SUPPLIED TEXT:
• • • •

March is Women’s History Month. Like Black History Month, this calls to our attention the contributions of groups of people that are often ignored in the standard historical narrative. Thus, we have the occasion to pay attention to the lives of women of the founding era, women who nourished the families from which the founding fathers emerged and who stood beside their husbands in the creation of the nation
Historians and history teachers oft remind us that,
“The past is a foreign country. They did things differently there.” This is certainly true when we look at the lives of women of the founding era. Playing out their lives as wives and mothers with challenges and emotions not unlike those of wives and mothers today, their situation was decidedly foreign to our own. Ben Franklin opined, “the character of a good housewife was far preferable to that of being only a pretty gentlewoman.”
The activities of women of this time were to be confined entirely to the domestic sphere.

• • • •

MATERIAL PROVIDED:
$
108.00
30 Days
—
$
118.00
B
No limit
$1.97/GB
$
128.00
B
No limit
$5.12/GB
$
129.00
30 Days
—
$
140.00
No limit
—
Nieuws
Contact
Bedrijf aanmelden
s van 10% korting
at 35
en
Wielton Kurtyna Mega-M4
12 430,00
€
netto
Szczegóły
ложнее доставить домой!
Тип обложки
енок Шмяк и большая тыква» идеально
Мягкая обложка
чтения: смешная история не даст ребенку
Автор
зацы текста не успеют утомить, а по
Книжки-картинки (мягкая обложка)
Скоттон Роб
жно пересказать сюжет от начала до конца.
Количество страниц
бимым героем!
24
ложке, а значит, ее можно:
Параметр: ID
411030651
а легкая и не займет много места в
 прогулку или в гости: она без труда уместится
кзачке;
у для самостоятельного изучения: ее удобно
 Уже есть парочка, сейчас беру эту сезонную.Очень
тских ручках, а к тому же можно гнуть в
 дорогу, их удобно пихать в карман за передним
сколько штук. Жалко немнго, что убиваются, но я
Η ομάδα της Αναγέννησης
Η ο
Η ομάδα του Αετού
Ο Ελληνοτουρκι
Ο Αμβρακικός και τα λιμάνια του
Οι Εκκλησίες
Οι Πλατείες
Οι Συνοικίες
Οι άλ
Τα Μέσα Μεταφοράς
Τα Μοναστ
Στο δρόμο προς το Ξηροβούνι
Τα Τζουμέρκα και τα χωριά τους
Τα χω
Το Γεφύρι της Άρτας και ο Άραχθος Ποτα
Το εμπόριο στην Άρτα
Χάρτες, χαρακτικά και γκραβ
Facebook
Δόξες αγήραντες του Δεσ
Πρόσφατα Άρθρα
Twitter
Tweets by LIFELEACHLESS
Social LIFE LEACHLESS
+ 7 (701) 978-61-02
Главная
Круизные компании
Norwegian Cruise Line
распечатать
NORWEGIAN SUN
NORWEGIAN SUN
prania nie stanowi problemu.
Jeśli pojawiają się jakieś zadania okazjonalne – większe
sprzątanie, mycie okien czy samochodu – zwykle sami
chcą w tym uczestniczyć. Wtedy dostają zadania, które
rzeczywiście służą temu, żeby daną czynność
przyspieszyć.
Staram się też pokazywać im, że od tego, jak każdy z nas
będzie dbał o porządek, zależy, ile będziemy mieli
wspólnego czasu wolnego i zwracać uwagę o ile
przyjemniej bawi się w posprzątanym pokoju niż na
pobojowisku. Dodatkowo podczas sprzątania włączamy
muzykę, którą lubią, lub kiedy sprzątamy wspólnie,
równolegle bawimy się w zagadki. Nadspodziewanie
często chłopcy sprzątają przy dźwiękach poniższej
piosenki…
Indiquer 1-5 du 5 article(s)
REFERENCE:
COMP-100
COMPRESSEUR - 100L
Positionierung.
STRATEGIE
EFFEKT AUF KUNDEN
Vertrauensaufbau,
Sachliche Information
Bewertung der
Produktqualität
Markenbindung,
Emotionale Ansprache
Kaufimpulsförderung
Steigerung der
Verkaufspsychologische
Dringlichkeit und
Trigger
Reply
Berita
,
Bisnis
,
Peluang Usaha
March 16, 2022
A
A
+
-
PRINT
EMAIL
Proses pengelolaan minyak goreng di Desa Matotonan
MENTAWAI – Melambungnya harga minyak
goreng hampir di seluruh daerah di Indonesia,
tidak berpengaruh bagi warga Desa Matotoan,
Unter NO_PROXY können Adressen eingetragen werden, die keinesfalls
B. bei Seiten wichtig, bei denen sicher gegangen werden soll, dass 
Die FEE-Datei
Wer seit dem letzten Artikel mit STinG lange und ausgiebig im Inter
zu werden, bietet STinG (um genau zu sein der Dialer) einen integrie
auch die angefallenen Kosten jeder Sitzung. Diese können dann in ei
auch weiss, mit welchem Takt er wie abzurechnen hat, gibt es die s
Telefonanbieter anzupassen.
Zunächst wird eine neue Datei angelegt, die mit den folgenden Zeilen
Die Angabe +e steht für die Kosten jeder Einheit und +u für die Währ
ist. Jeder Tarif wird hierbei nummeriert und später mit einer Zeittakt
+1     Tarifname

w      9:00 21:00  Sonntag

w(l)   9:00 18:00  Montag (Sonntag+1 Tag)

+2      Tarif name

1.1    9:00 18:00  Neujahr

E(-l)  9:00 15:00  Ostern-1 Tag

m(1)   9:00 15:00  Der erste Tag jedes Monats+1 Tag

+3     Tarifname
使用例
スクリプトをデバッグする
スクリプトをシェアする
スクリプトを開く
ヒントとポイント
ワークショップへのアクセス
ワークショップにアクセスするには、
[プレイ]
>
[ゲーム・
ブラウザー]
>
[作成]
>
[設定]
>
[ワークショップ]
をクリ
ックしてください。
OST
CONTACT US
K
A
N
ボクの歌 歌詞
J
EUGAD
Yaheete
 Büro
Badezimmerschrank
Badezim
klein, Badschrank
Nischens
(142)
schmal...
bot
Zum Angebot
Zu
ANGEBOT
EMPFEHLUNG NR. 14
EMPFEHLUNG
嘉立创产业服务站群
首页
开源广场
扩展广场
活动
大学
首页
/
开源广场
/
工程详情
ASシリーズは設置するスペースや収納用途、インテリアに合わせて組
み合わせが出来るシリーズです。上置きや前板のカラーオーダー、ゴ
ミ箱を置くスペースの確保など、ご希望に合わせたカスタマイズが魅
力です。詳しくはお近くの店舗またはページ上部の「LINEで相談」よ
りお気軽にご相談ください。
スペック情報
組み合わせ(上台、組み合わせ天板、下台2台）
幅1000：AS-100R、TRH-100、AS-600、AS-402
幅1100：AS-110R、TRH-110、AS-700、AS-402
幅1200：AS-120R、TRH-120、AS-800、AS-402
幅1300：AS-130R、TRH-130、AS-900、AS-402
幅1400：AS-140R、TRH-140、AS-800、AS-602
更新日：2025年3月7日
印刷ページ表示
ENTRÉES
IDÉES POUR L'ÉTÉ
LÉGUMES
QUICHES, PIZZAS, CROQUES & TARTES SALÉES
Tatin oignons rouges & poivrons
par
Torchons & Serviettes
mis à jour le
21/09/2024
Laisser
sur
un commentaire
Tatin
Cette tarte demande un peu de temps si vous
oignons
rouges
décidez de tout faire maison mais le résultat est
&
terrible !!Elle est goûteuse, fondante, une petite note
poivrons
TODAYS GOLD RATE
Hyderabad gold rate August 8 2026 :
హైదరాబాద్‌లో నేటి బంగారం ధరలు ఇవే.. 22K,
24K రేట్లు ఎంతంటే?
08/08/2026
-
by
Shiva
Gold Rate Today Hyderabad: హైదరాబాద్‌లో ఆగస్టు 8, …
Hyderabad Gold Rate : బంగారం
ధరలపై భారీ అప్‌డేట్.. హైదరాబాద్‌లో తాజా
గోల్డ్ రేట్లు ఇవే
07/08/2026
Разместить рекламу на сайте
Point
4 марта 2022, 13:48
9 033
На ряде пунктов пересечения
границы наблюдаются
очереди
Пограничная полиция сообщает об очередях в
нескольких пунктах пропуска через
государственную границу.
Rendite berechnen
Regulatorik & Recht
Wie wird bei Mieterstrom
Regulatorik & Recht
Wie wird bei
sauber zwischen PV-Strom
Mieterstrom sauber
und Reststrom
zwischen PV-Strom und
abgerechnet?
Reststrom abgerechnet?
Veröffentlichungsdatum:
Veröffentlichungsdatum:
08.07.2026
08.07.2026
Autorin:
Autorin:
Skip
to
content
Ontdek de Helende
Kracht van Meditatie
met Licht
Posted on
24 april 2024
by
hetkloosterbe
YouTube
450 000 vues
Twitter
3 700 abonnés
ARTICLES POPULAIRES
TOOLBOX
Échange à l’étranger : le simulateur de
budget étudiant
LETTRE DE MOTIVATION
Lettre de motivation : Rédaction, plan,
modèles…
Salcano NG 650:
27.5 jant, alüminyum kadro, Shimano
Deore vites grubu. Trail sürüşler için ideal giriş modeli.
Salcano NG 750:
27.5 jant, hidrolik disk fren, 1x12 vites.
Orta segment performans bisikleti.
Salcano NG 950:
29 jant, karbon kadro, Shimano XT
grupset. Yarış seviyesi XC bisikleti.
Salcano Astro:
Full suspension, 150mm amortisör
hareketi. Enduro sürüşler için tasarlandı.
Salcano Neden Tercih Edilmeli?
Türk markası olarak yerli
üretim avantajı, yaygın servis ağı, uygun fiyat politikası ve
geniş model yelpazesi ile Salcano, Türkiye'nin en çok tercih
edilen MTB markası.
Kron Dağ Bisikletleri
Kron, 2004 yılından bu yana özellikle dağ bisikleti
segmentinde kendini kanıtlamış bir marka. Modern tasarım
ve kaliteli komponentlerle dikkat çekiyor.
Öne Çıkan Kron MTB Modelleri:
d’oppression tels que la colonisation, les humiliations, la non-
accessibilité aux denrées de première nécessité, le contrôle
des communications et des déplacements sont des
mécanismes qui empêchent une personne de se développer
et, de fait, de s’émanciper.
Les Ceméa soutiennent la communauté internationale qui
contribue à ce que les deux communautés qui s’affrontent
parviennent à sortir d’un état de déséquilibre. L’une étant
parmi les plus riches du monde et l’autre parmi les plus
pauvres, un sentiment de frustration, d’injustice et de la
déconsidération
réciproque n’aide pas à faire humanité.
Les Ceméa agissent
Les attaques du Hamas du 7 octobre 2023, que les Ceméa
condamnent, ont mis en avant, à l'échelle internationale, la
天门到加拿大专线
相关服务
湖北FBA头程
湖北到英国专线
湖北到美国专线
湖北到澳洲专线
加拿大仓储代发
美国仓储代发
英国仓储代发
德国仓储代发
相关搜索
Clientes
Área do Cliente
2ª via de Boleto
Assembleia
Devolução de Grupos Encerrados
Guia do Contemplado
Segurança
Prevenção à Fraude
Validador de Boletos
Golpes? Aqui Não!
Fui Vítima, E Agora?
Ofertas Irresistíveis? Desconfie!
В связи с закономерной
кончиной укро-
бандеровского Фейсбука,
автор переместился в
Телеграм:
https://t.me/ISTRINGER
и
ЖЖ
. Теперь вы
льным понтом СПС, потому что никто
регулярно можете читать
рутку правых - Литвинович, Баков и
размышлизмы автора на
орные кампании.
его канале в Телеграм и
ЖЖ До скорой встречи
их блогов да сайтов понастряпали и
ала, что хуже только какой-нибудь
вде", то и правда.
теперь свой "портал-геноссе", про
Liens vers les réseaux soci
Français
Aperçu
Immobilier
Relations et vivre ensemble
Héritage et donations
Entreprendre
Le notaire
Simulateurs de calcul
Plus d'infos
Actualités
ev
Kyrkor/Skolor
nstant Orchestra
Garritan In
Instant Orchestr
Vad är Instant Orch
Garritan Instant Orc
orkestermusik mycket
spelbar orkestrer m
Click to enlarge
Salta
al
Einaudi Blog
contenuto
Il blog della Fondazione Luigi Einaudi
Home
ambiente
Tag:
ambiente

• • • •

TASK SET:
1 – In the passage on Women's History Month, what did Ben Franklin say the character of a good housewife was far preferable to?
2 – Say whether each statement agrees with the passage on Women's History Month, answering yes or no and quoting the deciding words: (a) Women's History Month falls in March. (b) Women of the founding era faced challenges and emotions entirely unlike those of wives and mothers today. (c) The activities of women of that time were to be confined entirely to the domestic sphere.
3 – Extend the passage on women of the founding era, beginning after its final sentence.

ANSWERS BY ITEM NUMBER:
1 – Being only a pretty gentlewoman.

2 –
(a) Yes: "March is Women’s History Month."
(b) No: "with challenges and emotions not unlike those of wives and mothers today"
(c) Yes: "The activities of women of this time were to be confined entirely to the domestic sphere."

3 –
In law and practice, a married woman’s identity was entirely subsumed under that of her husband. She was a femme covert, a “covered woman,” with no rights of her own. When Abigail Adams sought support from her influential husband for a “new Code of Laws,” that would provide rights and protections for women, reminding him that, “all Men would be Tyrants if they could,” he responded with the deaf ear common to men of the era: “As to your extraordinary Code of Laws, I cannot but laugh.” Should one’s husband be a “tyrant,” there were no legal protections and no way out of a bad marriage, as John and Abigail Adams’ daughter soon discovered. Thomas Jefferson wrote to his oldest daughter at the time of her marriage, “The happiness of your life depends now on the continuing to please a single person, to this all other objects must be secondary.”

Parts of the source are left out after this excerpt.